Tennessee Mountain Stories

Keepin' Fire


Keepin’ Fire

When the temperature drops I always want to build a cozy fire.  Sometimes it seems I need to reach out toward an open flame no matter what the thermostat on the wall reads.  And it never fails to remind me of how important it is to be adept at “keeping fire”.

Have you ever heard someone described by their ability to keep fire?  I’m not sure if it’s about skill or ambition but for a mountain family dependent on wood heat it is an invaluable skill.  Some days I have it, other days – not so much.  Now I’ve talked here before about the heart-warming nature of a good fire and I’m sure it’s a subject I will return to – next winter probably.

I grew up with wood fires and I love them.  Love the unique heat, the cracks and pops and the smell of wood smoke.  In his later years my Grandpa spent most of his winter days sitting by the stove keeping the fire going.  He would bake potatoes in that stove and they were the best tasting treat you can imagine.  He seemed to have a natural skill with that stove.

It’s always been parents’ primary task to teach their children life skills – the nature of those skills just keep changing on us.  Do you think kids a century ago just knew how to keep fire without lessons?  I doubt it.  The problem these days is that there seems to be so many things begging for our attention – and I find it’s easy to forget about the fire until it’s too late.  

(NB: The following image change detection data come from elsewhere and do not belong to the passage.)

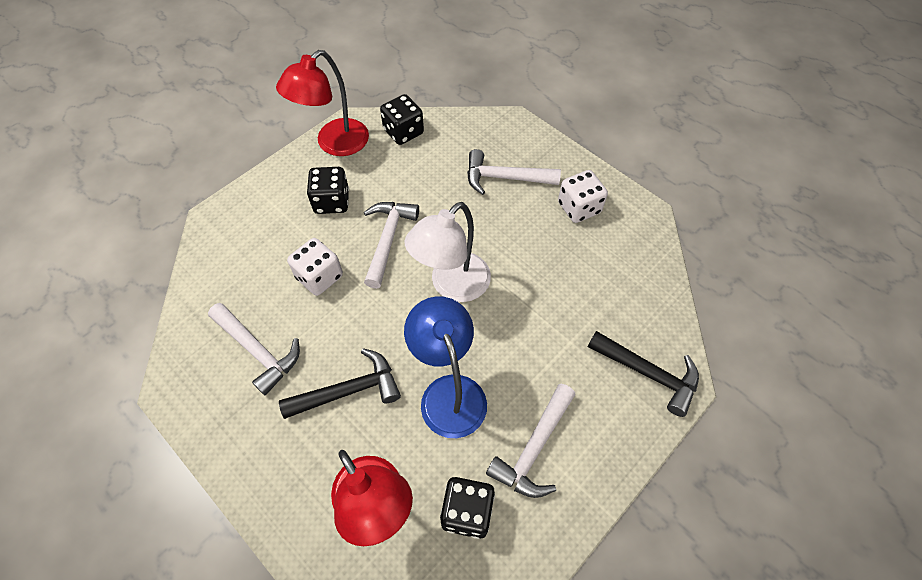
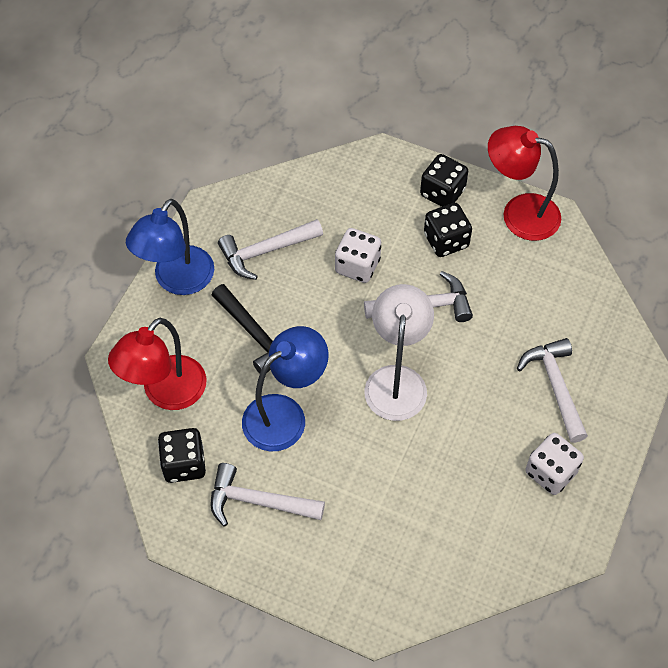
camera: 70 degrees right, 0 degrees up
(243, 451) = (177, 280): none -> blue lamp
(258, 351) = (265, 251): white hammer -> white hammer turned 45 degrees clockwise
(403, 132) = (569, 268): black dice -> black dice (442, 193)
(452, 286) = (396, 380): white lamp -> white lamp turned 75 degrees clockwise
(648, 374) = (373, 587): black hammer -> none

Of course if you’ve got a good tight stove it will hold fire with little attention – an open fireplace is much more challenging.  You’ve got to keep stirring up the coals and feeding its insatiable appetite for wood.  Still when I can find the time to curl up in front of it, a warm fire is a wonderful investment of my time.

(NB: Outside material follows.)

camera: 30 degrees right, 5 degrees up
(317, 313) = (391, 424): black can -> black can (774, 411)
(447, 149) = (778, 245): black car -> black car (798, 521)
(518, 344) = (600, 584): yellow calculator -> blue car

In years past, the stove was the center of the home because it was the warmest spot with the distant corners of the house getting quite chilly on cold days.  I guess it served to bring the family together – do you notice in our modern homes with central-heating that it’s easy for the family to spread out with a tv in one room, computer in another, even children playing with toys can be in their own rooms.  We really aren’t as close as families that had to spend their time in the same room.

Today you can simulate a cheery fire in many ways – even streaming "the peacefulness of an old-fashioned, wood-burning fireplace, as well as a crackling yule log fireplace” on Netflix.  Wonder whether it’s harder to keep fire or hook up all of the video equipment and stream the picture?